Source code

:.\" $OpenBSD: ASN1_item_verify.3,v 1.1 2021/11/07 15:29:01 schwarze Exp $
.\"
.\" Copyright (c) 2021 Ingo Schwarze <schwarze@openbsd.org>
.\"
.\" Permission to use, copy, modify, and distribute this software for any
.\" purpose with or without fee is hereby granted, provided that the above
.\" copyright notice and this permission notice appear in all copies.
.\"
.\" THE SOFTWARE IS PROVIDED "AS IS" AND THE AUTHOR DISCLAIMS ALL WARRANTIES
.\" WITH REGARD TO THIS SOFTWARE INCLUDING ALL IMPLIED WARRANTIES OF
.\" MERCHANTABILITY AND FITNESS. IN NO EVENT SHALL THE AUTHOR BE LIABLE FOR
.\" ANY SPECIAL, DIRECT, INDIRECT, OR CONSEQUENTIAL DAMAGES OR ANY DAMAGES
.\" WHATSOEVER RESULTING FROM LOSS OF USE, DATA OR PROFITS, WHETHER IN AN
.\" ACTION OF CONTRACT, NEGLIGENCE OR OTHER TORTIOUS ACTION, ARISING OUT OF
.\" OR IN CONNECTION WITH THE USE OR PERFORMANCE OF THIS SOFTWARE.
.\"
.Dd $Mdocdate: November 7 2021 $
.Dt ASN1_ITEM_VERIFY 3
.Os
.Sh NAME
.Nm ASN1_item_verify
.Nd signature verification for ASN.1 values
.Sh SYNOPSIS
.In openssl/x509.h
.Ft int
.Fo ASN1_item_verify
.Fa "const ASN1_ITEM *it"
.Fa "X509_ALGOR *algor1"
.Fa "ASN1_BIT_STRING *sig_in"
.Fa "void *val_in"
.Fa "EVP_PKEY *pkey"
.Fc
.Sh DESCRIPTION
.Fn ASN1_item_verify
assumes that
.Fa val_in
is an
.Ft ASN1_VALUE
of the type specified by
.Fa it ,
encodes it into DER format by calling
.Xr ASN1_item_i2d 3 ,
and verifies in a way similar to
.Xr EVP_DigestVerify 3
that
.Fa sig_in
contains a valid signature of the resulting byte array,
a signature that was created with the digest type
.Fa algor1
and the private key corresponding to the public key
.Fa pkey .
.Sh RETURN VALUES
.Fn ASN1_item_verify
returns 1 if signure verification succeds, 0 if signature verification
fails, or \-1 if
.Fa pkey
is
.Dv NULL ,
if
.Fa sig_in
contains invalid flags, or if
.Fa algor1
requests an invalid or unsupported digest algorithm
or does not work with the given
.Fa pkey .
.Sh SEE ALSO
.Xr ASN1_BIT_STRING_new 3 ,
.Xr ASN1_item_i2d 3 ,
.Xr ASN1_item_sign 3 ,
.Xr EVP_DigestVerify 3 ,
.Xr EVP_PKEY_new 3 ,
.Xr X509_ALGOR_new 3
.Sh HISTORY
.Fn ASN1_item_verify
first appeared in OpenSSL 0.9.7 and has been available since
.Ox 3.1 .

● ● ● ● ● ● ●

Your goal: From the line holding "DISCLAIMS ALL WARRANTIES" to the line holding "OR ANY DAMAGES", inclusive, restate each line above exactly as written.

Response to this exercise:
.\" THE SOFTWARE IS PROVIDED "AS IS" AND THE AUTHOR DISCLAIMS ALL WARRANTIES
.\" WITH REGARD TO THIS SOFTWARE INCLUDING ALL IMPLIED WARRANTIES OF
.\" MERCHANTABILITY AND FITNESS. IN NO EVENT SHALL THE AUTHOR BE LIABLE FOR
.\" ANY SPECIAL, DIRECT, INDIRECT, OR CONSEQUENTIAL DAMAGES OR ANY DAMAGES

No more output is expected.